"At this stage, I believe the Federal Reserve should be gradually raising the fed funds rate until we reach this neutral level," he added. "At that point, I would be inclined to step back and assess the outlook for the economy and look at a range of other factors — including the levels and shape of the Treasury yield curve — before deciding what further actions, if any, might be appropriate."
Kaplan's remarks come as the FOMC is about to release minutes Wednesday from its July 31-Aug. 1 meeting, during which the committee opted against raising rates. However, officials have indicated, and the market expects, that two more increases are likely on the way before the end of the year, followed by three more in 2019 and at least one more in 2020, taking the funds rate to 3.4 percent, well above where Kaplan sees it.

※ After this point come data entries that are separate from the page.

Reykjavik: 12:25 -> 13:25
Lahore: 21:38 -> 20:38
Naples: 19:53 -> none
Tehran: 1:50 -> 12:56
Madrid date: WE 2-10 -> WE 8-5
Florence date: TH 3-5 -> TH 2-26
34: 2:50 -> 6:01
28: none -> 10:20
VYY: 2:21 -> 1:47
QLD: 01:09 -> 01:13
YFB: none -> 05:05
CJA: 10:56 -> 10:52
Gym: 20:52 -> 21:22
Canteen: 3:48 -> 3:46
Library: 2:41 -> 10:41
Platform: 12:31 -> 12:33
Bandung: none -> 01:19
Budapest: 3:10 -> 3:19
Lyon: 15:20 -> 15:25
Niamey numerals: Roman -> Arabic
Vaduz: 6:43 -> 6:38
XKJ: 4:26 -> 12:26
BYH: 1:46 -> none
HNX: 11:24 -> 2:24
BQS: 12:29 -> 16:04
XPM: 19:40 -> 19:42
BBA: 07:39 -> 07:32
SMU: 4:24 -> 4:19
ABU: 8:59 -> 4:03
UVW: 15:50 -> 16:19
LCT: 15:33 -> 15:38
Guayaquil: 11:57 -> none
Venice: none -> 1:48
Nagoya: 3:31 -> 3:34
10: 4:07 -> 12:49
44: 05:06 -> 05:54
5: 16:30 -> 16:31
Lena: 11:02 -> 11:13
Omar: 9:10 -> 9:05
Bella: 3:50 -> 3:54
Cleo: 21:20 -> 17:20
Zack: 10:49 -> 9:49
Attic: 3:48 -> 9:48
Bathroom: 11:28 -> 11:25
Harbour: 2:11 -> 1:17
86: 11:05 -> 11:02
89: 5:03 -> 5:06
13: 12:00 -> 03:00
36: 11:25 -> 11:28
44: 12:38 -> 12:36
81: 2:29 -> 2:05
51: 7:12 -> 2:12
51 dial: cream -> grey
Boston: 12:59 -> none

Among his concerns are the yield curve, or the spread between rates on various government bonds. When short-term rates get higher than long-term rates, that has been a reliable recession indicator for the past 50 years.
While some Fed officials have cautioned against reading too much into a possible inversion, Kaplan said it's cause for concern.
"The longer end of the curve is telling me that, while there is substantial global liquidity and a search for safe assets, expectations for future growth are sluggish — and this is consistent with an expectation that U.S. growth will trend back down to potential," he wrote. "I do not discount the significance of an inverted yield curve — I believe it is worth paying attention to given the high historical correlation between inversions and recession."
Kaplan also expressed his concern about the current debt level. At $15.7 trillion, the amount of the national debt held by the public is more than 75 percent of GDP; more than 100 percent is generally considered a crisis level.
While the tax cuts and additional spending over the past year have created "a fiscal tailwind," that could "turn into a headwind if the U.S. takes steps to moderate its historically high expected path of debt growth," he said.